Restate the data exactly as given and keep the pictures out.

:: SUPPLIED DATA ::
------------------------------------------------

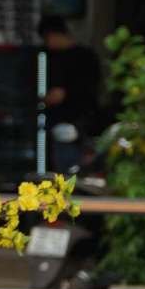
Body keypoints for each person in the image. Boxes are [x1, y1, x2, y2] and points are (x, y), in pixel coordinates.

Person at [38, 15, 102, 174]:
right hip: (67, 124)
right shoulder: (51, 57)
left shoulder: (82, 58)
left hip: (78, 123)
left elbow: (88, 89)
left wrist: (62, 94)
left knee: (72, 172)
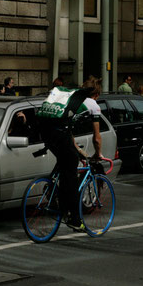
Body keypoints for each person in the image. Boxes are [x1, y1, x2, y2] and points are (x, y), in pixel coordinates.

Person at [36, 75, 103, 232]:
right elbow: (97, 138)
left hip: (45, 132)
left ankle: (53, 189)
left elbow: (68, 128)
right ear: (97, 94)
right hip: (60, 134)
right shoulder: (93, 105)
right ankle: (74, 219)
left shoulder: (71, 99)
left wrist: (79, 151)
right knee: (71, 174)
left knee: (66, 159)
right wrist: (97, 153)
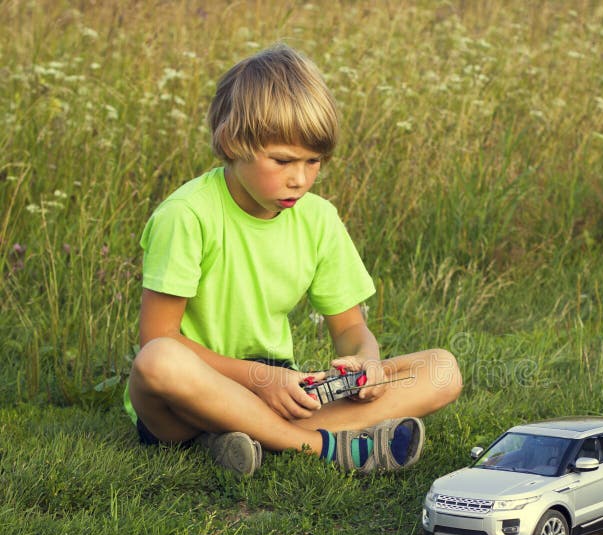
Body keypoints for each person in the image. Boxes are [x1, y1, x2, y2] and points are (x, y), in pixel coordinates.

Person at [124, 44, 462, 476]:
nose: (299, 178)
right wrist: (257, 382)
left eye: (313, 161)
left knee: (442, 370)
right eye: (282, 160)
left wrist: (368, 363)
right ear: (233, 141)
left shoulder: (319, 219)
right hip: (188, 392)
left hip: (280, 381)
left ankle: (239, 437)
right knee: (156, 363)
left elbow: (351, 329)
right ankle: (319, 446)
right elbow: (158, 338)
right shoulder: (187, 214)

------------------------------------------------

:: WORKED SOLUTION ::
Body keypoints for each person in the image. Boxes are [x1, y1, x2, y2] and points are (x, y), in pixel coordinates.

Person at [38, 15, 102, 174]:
right hip: (67, 124)
right shoulder: (51, 57)
left shoulder: (82, 58)
left hip: (78, 123)
left elbow: (88, 89)
left wrist: (62, 94)
left knee: (72, 172)
Body keypoints for each person in the image. Boxes are [x1, y1, x2, y2] and points are (x, y), in pixel coordinates.

Person at [36, 75, 103, 232]:
right elbow: (97, 138)
left hip: (45, 132)
left ankle: (53, 189)
left elbow: (68, 128)
right ear: (97, 94)
right hip: (60, 134)
right shoulder: (93, 105)
right ankle: (74, 219)
left shoulder: (71, 99)
left wrist: (79, 151)
right knee: (71, 174)
left knee: (66, 159)
right wrist: (97, 153)
Body keypoints for each person in the image. Boxes are [x1, y1, x2, y2] and points are (x, y), in pixel coordinates.

Person at [124, 44, 462, 476]:
nose: (299, 178)
right wrist: (257, 382)
left eye: (313, 161)
left knee: (442, 370)
right eye: (282, 160)
left wrist: (368, 363)
right ear: (233, 141)
left shoulder: (319, 219)
right hip: (188, 392)
left hip: (280, 381)
left ankle: (239, 437)
right knee: (156, 363)
left elbow: (351, 329)
right ankle: (319, 446)
right elbow: (158, 338)
right shoulder: (187, 214)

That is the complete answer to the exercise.